# check work 3

• Feb 22nd 2009, 06:32 AM
william
check work 3
1. which of the following statements are true for f(x)=-2(x-1)(x-2)(x+3)

i) as x-> infinity, f(x)-> -infinity
ii) as x-> infinity, f(x)-> infinity
iii) as x-> -infinity, f(x)-> -infinity
iv) as x-> -infinity,f(x)-> infinity

a) i and iv
b) i and ii
c) i
d) i and iii

my choice: d)

2. which statement is true

a) a degree 4 function may have no real zero
b) a degree 4 function may have 1 or 2 real zeros
c) a degree 4 function may have 3 or 4 real zeros
d) all of the above

my choice: c)
• Feb 22nd 2009, 06:35 AM
Mush
Quote:

Originally Posted by william
1. which of the following statements are true for f(x)=-2(x-1)(x-2)(x+3)

i) as x-> infinity, f(x)-> -infinity
ii) as x-> infinity, f(x)-> infinity
iii) as x-> -infinity, f(x)-> -infinity
iv) as x-> -infinity,f(x)-> infinity

a) i and iv
b) i and ii
c) i
d) i and iii

my choice: d)

2. which statement is true

a) a degree 4 function may have no real zero
b) a degree 4 function may have 1 or 2 real zeros
c) a degree 4 function may have 3 or 4 real zeros
d) all of the above

my choice: c)

d would be true of the equation didn't have a minus sign in the beginning. But it does. So it's a.

All of the above are true for 2.
• Feb 22nd 2009, 06:44 AM
james_bond
Quote:

Originally Posted by william
1. which of the following statements are true for f(x)=-2(x-1)(x-2)(x+3)

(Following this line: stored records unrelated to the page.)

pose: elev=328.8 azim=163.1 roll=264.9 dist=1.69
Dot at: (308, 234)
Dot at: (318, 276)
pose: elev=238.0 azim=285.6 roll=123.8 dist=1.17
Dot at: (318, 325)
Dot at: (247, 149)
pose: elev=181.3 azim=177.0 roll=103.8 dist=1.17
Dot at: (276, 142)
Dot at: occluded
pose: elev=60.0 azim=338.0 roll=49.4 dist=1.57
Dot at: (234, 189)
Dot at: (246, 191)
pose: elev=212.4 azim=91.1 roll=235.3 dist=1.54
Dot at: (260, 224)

i) as x-> infinity, f(x)-> -infinity
ii) as x-> infinity, f(x)-> infinity
iii) as x-> -infinity, f(x)-> -infinity
iv) as x-> -infinity,f(x)-> infinity

a) i and iv
b) i and ii
c) i
d) i and iii

my choice: d) <-WRONG the answer is a)

2. which statement is true

a) a degree 4 function may have no real zero
b) a degree 4 function may have 1 or 2 real zeros
c) a degree 4 function may have 3 or 4 real zeros
d) all of the above

my choice: c) <- WRONG I think they want answer d)

For Q2:
Any quartic can either have:

4 real roots -> quartic expressible in terms of a product of 4 linear factors

2 real roots -> quartic expressible in terms of a product of quadratic (with no real roots) and 2 linear factors

no real roots -> quartic expressible in terms of a product of 2 quadratic factors (with no real roots).